Texto de lectura:
Es una más de las manifestaciones del artículos 6 de la Ley de Prevención de Riesgos Laborales, que concretan los aspectos más técnicos de las medidas preventivas, en esta ocasión frente a los campos electromagnéticos, regulados previamente por la Directiva 2013/35/UE del Parlamento Europeo y del Consejo, de 26 de junio de 2013, a la que el Real Decreto transpone al derecho español

El objetivo del mismo es establecer las disposiciones mínimas para la protección de los trabajadores de los riesgos para la salud y su seguridad derivados o que puedan derivarse de la exposición a campos electromagnéticos durante su trabajo.

Se consideran campos electromagnéticos los campos eléctricos estáticos, los campos magnéticos estáticos y los campos eléctricos, magnéticos y electromagnéticos variables en el tiempo, con frecuencias comprendidas entre 0 Hz y 300 GHz.

Queda pendiente la publicación de una Guía que permita su aplicación de manera sencilla, no obstante como resumen:

  • Establece, entre otros aspectos, los valores límite de exposición y los valores que dan lugar a una acción.
  • La norma regula los riesgos debidos a los efectos biofísicos directos e indirectos conocidos y causados por los campos electromagnéticos, pero no aborda los posibles efectos a largo plazo, ya que actualmente no existen datos científicos comprobados que establezcan un nexo causal, ni los riesgos derivados del contacto con conductores en tensión.
  • OBLIGA AL EMPRESARIO A ELABORAR Y APLICAR un plan de acción que incluya medidas técnicas y/o de organización para evitar que la exposición supere determinados valores límite y cuáles son estos, así como una evaluación y mediciones de los niveles de los campos electromagnéticos a que estén expuestos los trabajadores y los derechos de estos en este ámbito.

 

En cumplimiento de la Ley 31/1995 de PRL, los riesgos derivados de la exposición a campos electromagnéticos, previamente identificados en la evaluación de riesgos, deberán eliminarse en su origen o reducirse al nivel más bajo posible

Como consecuencia, aquellos talleres en los que se realicen operaciones eléctricas, deben cumplir con sus requerimientos. Es necesario que las empresas determinen si le es de aplicación a cada una en concreto, en función de las operaciones que se realicen en ella.

Datos para examinar:
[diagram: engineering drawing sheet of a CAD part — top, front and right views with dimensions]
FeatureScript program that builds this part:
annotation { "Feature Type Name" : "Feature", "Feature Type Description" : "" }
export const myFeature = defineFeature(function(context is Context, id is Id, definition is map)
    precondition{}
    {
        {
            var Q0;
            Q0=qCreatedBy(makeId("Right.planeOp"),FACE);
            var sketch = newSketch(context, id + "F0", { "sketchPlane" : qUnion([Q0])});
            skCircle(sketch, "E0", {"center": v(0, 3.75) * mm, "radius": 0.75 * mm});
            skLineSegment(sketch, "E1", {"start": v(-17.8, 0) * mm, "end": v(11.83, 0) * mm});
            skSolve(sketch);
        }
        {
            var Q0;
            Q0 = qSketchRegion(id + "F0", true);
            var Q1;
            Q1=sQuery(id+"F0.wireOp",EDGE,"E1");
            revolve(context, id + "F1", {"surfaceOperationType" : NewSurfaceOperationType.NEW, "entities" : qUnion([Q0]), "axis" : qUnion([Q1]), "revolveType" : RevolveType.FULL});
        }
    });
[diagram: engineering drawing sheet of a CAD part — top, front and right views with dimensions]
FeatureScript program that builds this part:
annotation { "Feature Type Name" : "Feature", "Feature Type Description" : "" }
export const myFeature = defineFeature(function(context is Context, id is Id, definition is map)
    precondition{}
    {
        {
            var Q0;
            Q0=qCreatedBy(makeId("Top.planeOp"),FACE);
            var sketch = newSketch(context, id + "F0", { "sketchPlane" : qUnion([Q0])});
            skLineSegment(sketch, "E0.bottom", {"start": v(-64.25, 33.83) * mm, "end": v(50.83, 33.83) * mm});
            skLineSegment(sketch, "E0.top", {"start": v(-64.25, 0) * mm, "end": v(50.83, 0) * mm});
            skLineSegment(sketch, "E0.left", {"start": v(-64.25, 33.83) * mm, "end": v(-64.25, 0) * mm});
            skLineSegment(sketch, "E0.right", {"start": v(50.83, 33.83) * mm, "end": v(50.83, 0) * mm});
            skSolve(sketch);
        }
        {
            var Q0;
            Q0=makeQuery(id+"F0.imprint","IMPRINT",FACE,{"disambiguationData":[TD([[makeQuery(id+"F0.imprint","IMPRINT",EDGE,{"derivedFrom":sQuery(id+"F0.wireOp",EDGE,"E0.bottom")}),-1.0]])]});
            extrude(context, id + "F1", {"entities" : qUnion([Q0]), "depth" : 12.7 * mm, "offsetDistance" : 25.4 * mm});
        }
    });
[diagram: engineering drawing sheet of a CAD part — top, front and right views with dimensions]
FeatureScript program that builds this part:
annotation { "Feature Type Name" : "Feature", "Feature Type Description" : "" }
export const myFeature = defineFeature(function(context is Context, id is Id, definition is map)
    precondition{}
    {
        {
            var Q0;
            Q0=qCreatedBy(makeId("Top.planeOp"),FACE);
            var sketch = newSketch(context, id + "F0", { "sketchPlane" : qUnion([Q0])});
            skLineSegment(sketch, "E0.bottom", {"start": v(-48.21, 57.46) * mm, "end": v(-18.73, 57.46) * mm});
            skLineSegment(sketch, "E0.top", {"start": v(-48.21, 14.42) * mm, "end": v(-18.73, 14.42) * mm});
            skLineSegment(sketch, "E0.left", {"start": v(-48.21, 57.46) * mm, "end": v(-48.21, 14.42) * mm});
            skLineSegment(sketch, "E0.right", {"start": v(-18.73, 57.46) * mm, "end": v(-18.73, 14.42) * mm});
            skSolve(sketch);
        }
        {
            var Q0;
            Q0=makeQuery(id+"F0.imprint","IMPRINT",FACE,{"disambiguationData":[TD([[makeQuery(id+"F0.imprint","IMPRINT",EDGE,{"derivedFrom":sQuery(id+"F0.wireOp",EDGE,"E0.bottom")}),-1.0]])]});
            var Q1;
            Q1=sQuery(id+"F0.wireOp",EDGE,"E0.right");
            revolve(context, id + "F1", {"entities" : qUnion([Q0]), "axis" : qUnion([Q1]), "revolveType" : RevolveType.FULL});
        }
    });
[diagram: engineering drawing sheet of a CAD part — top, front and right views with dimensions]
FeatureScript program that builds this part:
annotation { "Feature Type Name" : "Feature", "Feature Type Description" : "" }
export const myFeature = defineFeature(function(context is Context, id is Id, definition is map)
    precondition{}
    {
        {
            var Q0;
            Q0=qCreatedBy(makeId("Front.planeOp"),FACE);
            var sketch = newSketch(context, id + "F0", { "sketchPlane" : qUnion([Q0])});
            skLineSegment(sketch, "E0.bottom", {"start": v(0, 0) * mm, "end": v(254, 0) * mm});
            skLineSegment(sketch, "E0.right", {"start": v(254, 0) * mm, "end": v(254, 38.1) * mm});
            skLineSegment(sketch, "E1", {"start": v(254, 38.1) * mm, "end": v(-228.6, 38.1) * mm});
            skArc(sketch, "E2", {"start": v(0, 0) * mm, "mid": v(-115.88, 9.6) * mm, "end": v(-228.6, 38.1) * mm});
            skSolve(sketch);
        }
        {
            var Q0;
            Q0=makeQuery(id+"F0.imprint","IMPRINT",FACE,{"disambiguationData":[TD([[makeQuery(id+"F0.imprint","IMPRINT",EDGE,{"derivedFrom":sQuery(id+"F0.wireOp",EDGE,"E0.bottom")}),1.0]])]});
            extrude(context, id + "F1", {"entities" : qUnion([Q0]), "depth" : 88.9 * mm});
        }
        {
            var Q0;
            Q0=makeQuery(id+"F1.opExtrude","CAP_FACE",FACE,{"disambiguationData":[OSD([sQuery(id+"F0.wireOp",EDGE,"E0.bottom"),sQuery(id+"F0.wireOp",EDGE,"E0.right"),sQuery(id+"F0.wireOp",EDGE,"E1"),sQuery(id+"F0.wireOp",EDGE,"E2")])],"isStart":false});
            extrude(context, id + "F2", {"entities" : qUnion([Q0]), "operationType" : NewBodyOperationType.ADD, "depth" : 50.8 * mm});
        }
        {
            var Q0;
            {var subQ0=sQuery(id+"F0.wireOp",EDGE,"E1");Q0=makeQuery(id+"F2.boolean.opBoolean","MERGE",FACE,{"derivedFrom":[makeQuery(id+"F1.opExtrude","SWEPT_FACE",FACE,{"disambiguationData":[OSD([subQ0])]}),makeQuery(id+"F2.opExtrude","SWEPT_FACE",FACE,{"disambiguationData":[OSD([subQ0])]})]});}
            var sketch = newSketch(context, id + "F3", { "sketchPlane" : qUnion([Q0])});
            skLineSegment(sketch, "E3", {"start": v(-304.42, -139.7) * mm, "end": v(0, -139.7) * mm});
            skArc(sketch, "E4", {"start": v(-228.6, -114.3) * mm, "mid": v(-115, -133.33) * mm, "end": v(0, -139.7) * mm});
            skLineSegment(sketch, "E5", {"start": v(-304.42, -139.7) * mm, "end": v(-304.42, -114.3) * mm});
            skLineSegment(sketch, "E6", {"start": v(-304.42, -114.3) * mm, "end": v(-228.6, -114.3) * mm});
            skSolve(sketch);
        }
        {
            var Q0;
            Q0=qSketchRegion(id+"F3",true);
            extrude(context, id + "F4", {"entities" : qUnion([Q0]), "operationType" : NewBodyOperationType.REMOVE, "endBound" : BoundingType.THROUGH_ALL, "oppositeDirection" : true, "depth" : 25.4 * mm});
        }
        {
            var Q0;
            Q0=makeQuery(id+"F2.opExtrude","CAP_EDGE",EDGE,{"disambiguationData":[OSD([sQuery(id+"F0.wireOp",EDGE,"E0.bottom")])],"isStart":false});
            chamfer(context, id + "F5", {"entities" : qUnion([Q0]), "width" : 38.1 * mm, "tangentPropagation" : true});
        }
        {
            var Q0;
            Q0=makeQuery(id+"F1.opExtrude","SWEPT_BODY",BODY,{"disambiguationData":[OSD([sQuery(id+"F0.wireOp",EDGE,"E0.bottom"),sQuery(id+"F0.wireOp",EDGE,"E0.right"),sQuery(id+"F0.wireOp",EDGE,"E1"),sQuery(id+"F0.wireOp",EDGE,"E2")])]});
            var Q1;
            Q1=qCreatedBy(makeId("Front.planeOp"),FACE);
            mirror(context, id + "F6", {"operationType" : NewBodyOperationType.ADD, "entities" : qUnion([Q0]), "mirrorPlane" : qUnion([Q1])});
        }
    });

Tarea: Por favor, enumere los tipos de campo que el texto de lectura considera campos electromagnéticos y cuente por separado cada clase de campo variable en el tiempo.

Respuesta al ejercicio:
- Campos eléctricos estáticos
- Campos magnéticos estáticos
- Campos eléctricos variables en el tiempo
- Campos magnéticos variables en el tiempo
- Campos electromagnéticos variables en el tiempo